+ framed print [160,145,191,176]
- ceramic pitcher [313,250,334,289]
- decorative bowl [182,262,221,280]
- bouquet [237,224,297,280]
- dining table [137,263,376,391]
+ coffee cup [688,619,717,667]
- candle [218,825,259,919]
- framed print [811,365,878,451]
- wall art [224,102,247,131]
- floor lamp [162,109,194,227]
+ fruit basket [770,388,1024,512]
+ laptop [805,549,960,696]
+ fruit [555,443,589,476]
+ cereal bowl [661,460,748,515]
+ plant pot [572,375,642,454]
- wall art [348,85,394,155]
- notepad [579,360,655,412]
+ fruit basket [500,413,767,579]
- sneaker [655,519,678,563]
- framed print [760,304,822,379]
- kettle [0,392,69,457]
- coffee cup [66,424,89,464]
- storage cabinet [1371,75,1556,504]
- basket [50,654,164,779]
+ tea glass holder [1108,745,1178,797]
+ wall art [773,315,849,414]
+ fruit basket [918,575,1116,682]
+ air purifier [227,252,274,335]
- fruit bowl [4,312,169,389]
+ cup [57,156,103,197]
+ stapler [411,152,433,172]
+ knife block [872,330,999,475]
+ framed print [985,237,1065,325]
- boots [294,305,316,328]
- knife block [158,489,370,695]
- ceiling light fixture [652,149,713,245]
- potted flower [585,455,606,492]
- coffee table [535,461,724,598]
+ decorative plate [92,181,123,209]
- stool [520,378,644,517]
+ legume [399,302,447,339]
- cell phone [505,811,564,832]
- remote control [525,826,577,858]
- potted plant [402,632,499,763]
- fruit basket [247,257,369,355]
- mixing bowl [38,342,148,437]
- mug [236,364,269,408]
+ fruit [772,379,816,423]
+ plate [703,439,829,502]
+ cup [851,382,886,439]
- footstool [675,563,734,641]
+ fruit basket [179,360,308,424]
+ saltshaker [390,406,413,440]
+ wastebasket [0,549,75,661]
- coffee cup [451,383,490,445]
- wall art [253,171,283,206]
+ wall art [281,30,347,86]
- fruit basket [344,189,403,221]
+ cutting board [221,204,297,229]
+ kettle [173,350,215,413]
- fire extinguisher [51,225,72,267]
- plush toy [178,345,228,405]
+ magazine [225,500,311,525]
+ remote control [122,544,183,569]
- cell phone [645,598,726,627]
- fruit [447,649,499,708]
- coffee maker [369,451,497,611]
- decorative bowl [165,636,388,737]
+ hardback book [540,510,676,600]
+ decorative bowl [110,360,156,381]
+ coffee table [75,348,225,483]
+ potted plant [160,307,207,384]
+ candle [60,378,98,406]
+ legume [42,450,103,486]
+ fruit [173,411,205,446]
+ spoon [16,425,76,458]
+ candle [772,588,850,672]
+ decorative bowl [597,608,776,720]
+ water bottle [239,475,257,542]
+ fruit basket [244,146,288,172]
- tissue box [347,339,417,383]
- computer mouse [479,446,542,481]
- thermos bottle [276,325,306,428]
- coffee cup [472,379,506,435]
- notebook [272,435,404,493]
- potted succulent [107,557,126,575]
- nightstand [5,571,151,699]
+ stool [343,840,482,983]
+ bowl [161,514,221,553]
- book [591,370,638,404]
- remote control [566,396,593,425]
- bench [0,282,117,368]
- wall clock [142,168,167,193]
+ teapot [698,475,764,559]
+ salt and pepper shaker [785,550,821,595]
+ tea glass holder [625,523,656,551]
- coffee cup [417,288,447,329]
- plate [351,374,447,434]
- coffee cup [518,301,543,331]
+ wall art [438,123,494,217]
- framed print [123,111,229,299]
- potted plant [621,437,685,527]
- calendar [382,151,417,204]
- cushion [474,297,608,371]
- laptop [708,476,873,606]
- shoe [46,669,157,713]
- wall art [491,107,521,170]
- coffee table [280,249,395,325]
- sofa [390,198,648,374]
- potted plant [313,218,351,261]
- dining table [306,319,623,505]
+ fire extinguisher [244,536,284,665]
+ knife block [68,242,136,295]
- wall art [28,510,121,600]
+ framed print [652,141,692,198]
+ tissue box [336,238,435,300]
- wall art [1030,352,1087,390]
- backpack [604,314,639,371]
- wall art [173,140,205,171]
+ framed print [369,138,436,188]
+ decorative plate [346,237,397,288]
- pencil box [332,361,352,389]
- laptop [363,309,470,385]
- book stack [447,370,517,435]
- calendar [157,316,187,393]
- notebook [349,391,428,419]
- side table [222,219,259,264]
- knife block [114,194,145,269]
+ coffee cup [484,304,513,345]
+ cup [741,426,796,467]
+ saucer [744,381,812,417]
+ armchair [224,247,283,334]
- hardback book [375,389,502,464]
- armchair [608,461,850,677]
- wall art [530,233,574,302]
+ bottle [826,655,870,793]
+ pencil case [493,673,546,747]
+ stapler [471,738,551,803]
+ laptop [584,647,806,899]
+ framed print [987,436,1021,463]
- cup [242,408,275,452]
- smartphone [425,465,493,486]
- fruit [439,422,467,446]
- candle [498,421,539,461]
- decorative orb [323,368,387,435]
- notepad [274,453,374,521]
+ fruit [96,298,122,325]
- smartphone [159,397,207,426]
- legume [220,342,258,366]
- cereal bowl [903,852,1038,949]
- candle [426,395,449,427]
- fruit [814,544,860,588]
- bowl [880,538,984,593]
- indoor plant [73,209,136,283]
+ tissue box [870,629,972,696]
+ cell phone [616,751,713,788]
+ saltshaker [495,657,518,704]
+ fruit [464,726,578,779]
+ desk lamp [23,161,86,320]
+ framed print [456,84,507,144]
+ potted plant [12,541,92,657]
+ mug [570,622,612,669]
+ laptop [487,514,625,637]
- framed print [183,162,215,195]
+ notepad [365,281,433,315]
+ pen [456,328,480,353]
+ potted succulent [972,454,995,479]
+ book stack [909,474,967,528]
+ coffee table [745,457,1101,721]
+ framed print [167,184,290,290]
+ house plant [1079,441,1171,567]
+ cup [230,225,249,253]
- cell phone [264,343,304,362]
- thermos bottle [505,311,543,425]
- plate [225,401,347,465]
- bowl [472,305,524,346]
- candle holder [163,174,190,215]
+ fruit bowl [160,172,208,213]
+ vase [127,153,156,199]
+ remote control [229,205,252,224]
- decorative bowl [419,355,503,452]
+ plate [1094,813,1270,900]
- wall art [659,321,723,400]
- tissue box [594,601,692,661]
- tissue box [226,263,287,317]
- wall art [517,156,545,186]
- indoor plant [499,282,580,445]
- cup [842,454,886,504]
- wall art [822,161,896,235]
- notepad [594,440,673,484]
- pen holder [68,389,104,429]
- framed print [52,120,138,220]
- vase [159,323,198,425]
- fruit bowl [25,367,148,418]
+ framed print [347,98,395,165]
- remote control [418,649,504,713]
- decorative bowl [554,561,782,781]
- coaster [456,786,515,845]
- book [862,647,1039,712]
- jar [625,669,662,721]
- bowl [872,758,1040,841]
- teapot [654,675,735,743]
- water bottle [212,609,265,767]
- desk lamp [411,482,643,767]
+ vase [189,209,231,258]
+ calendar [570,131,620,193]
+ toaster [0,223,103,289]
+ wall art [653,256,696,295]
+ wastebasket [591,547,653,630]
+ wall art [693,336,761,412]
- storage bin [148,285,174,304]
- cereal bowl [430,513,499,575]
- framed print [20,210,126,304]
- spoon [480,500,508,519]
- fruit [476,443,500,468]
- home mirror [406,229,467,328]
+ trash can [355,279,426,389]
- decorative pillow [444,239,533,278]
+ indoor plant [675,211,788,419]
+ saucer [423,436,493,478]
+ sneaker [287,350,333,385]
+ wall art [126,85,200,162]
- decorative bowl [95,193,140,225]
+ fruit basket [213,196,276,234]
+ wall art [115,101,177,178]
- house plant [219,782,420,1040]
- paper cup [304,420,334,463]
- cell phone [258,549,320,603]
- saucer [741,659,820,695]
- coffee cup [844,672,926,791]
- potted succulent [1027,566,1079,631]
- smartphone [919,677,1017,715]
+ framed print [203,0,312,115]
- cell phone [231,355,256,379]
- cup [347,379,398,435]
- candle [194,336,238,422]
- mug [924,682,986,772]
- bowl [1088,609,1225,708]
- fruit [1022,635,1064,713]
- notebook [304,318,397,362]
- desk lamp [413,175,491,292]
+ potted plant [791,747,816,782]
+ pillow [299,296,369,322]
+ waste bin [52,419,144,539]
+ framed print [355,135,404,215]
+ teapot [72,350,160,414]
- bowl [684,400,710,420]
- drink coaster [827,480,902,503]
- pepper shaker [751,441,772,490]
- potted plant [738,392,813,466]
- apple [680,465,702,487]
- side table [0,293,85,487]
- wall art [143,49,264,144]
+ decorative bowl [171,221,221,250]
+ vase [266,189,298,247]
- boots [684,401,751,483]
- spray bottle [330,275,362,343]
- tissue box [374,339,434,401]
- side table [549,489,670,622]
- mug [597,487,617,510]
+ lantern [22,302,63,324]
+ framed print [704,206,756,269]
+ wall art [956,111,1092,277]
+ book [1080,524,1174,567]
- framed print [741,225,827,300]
□ □ □ □
## What to do
Starting at the line that has "- fruit [814,544,860,588]" and ending at the line that has "- fruit [476,443,500,468]", please write out the lines above exactly, leaving out all others.

## Answer to the problem
- fruit [814,544,860,588]
- bowl [880,538,984,593]
- indoor plant [73,209,136,283]
+ tissue box [870,629,972,696]
+ cell phone [616,751,713,788]
+ saltshaker [495,657,518,704]
+ fruit [464,726,578,779]
+ desk lamp [23,161,86,320]
+ framed print [456,84,507,144]
+ potted plant [12,541,92,657]
+ mug [570,622,612,669]
+ laptop [487,514,625,637]
- framed print [183,162,215,195]
+ notepad [365,281,433,315]
+ pen [456,328,480,353]
+ potted succulent [972,454,995,479]
+ book stack [909,474,967,528]
+ coffee table [745,457,1101,721]
+ framed print [167,184,290,290]
+ house plant [1079,441,1171,567]
+ cup [230,225,249,253]
- cell phone [264,343,304,362]
- thermos bottle [505,311,543,425]
- plate [225,401,347,465]
- bowl [472,305,524,346]
- candle holder [163,174,190,215]
+ fruit bowl [160,172,208,213]
+ vase [127,153,156,199]
+ remote control [229,205,252,224]
- decorative bowl [419,355,503,452]
+ plate [1094,813,1270,900]
- wall art [659,321,723,400]
- tissue box [594,601,692,661]
- tissue box [226,263,287,317]
- wall art [517,156,545,186]
- indoor plant [499,282,580,445]
- cup [842,454,886,504]
- wall art [822,161,896,235]
- notepad [594,440,673,484]
- pen holder [68,389,104,429]
- framed print [52,120,138,220]
- vase [159,323,198,425]
- fruit bowl [25,367,148,418]
+ framed print [347,98,395,165]
- remote control [418,649,504,713]
- decorative bowl [554,561,782,781]
- coaster [456,786,515,845]
- book [862,647,1039,712]
- jar [625,669,662,721]
- bowl [872,758,1040,841]
- teapot [654,675,735,743]
- water bottle [212,609,265,767]
- desk lamp [411,482,643,767]
+ vase [189,209,231,258]
+ calendar [570,131,620,193]
+ toaster [0,223,103,289]
+ wall art [653,256,696,295]
+ wastebasket [591,547,653,630]
+ wall art [693,336,761,412]
- storage bin [148,285,174,304]
- cereal bowl [430,513,499,575]
- framed print [20,210,126,304]
- spoon [480,500,508,519]
- fruit [476,443,500,468]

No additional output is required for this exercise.